According to Bloomberg, the logic of investor concerns is clear: If perpetual contracts fully enter regulated markets, existing exchanges' derivatives businesses will face genuine competitive threats.
The three institutions offered three completely different responses to this same threat: CME Group CEO Terry Duffy announced that CME would file a lawsuit regarding the CFTC's approval of perpetual futures; Cboe discussed internally whether to directly convert its Bitcoin and Ethereum continuous futures into perpetual futures; ICE had already acted, having previously established a new entity called OKXICE in partnership with OKX.
The Regulatory Game Over Energy Perpetuals
Now, the CFTC has advanced the issue further: not just crypto assets, but crude oil.
This step is not taken lightly. Crude oil is fundamentally different from Bitcoin: the former has physical delivery properties and storage costs, while its futures price structure naturally includes the dynamic evolution of contango and backwardation. The funding rate mechanism of crypto perpetual contracts was initially designed for "digital assets with no storage costs." Directly transplanting it to crude oil requires reconstructing the arbitrage logic between futures basis and spot markets. This is the red line that the CFTC has been repeatedly examining in its discussion draft.
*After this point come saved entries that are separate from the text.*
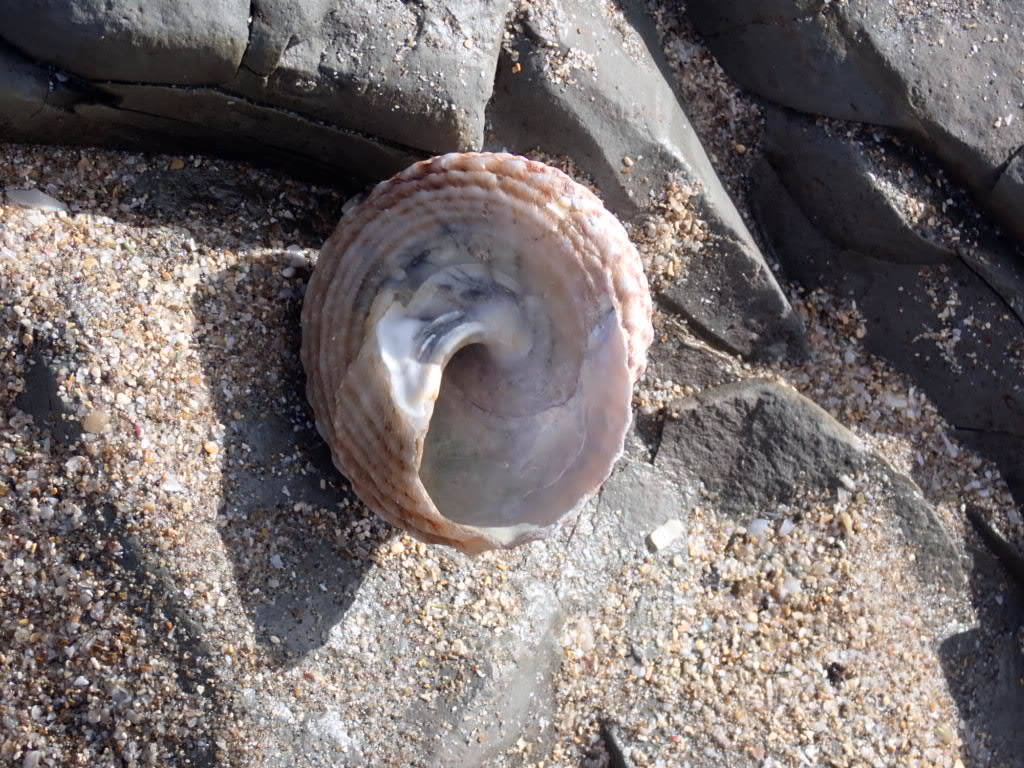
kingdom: Animalia
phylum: Mollusca
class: Gastropoda
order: Trochida
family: Turbinidae
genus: Cookia
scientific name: Cookia sulcata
In fact, this demand has long been echoed in traditional finance. The closest product is the Contract for Difference (CFD): in the UK, Australia, and the EU, these products have achieved spot anchoring through overnight interest. However, CFDs have always been off-exchange over-the-counter (OTC) products and have been in the regulatory grey area in the United States for a long time, making it difficult for retail investors to access. This means that if the CFTC ultimately allows energy perpetual contracts, it will fill a financial vacuum that is older and historically more significant than "crypto regulation."
The market has already voted in advance regarding regulation. Since the beginning of this year, the proportion of perpetual contracts related to traditional financial assets in stablecoin trading volume has surged from 0.03% in December 2025 to 10% in June 2026, corresponding to a weekly funding scale of approximately $30 billion. While this figure may not be astonishing, its growth curve shows a one-way, irreversible trend.